The U.S. Department of Labor and OSHA have announced measures, including enhanced enforcement, to protect workers from the hazards of extreme heat – outdoors and indoors.
- implementing an enforcement initiative on heat-related hazards
- developing a National Emphasis Program on heat inspections
- launching a rulemaking process to develop a workplace heat standard, and
- forming a National Advisory Committee on Occupational Safety and Health Heat Injury and Illness Prevention Work Group to identify and share best practices to protect workers.

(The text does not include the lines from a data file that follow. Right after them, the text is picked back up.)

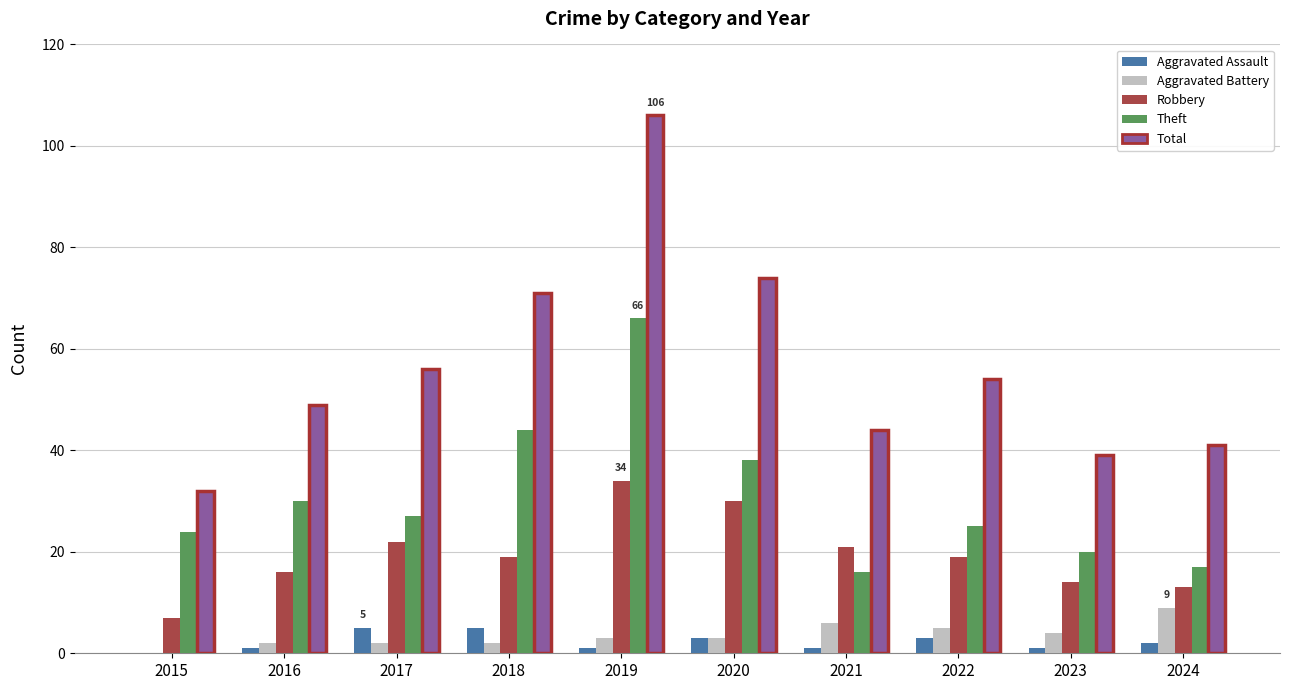

Which category has the highest value in the Theft series?

2019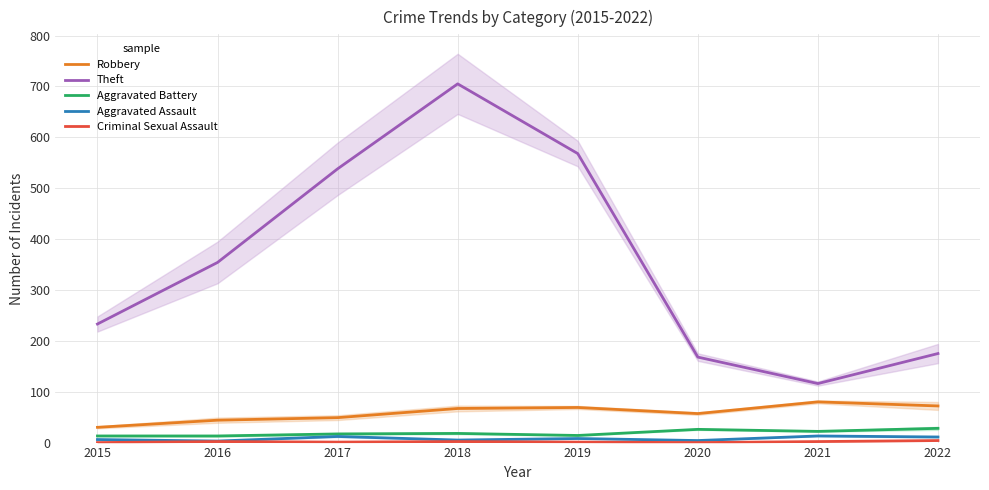

Is it true that Theft equals 920 at 2018?

False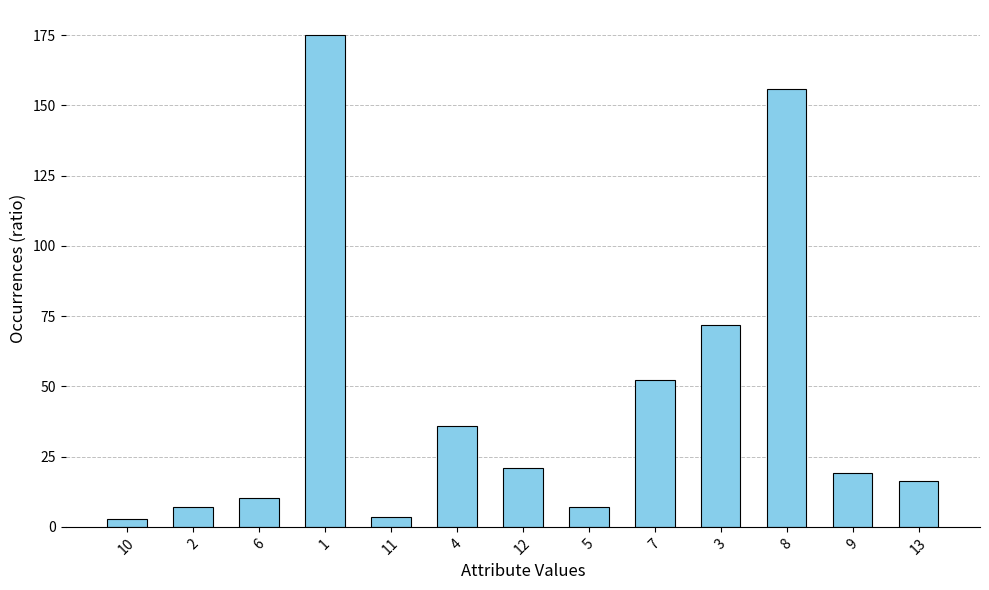

What is the difference between the values at 3 and 4?

35.9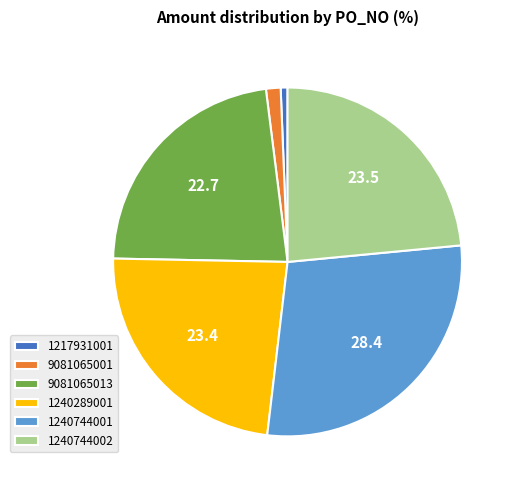

Which has a higher value, 9081065001 or 1240744002?

1240744002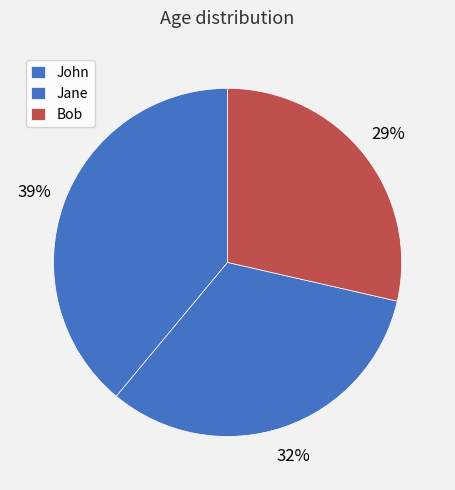

How many segments does this pie chart have?

3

The enforcement initiative applies to outdoor and indoor workers in general industry, construction, agriculture and maritime on days when a recognized heat temperature can result in increased risks of heat-related illnesses.
What inspectors will do
On those days, OSHA will increase enforcement by:
- prioritizing inspections of heat-related complaints, referrals and employee-reported illnesses
- instructing OSHA inspectors to intervene by providing guidance or opening an inspection when they observe workers performing strenuous work in hot conditions, and
- expanding the scope of other inspections to address heat-related hazards.
In October 2021, OSHA will issue an Advance Notice of Proposed Rulemaking on heat and injury and illness prevention in outdoor and indoor settings.
Watches and warnings
The National Weather Service (NWS) uses heat index to classify environmental heat in four categories:
- Caution (80-90º F)
- Extreme Caution (91-103º F)
- Danger (103-124º F), and
- Extreme Danger (125º or higher).
OSHA’s advanced inspections could kick in on days when the heat index reaches 80 or above.
Employers should become familiar with these advisories issued by the NWS:
- Heat Advisory: issued within 12 hours of extremely dangerous heat, with a maximum heat index predicted to be 100 or higher for at least two days, and night time temperatures 75 or above
- Heat Wave: when the daily maximum temperature exceeds 95 or when the daily maximum exceeds 90 and is 9º or more above the maximum reached on the preceding days
- Excessive Heat Warning: issued within 12 hours before extremely dangerous heat conditions, with a predicted maximum heat index of 105 or higher for at least 2 days and night time temperatures 75 or above
- Excessive Heat Watch: issued when conditions are favorable for an excessive heat event in the next 24 to 72 hours, and
- Excessive Heat Outlooks: issued when the potential exists for excessive heat in the next 3-7 days.
What employers should do
Employers should also familiarize themselves with OSHA’s Water, Rest, Shade recommendations to combat heat illnesses.
In 2019, 43 workers died from heat illness and at least 2,400 other suffered serious injuries and illnesses.
The Atlantic Council’s Adrienne Arsht-Rockefeller Foundation Resilience Center estimates the economic loss from heat for employers to be at least $100 billion a year.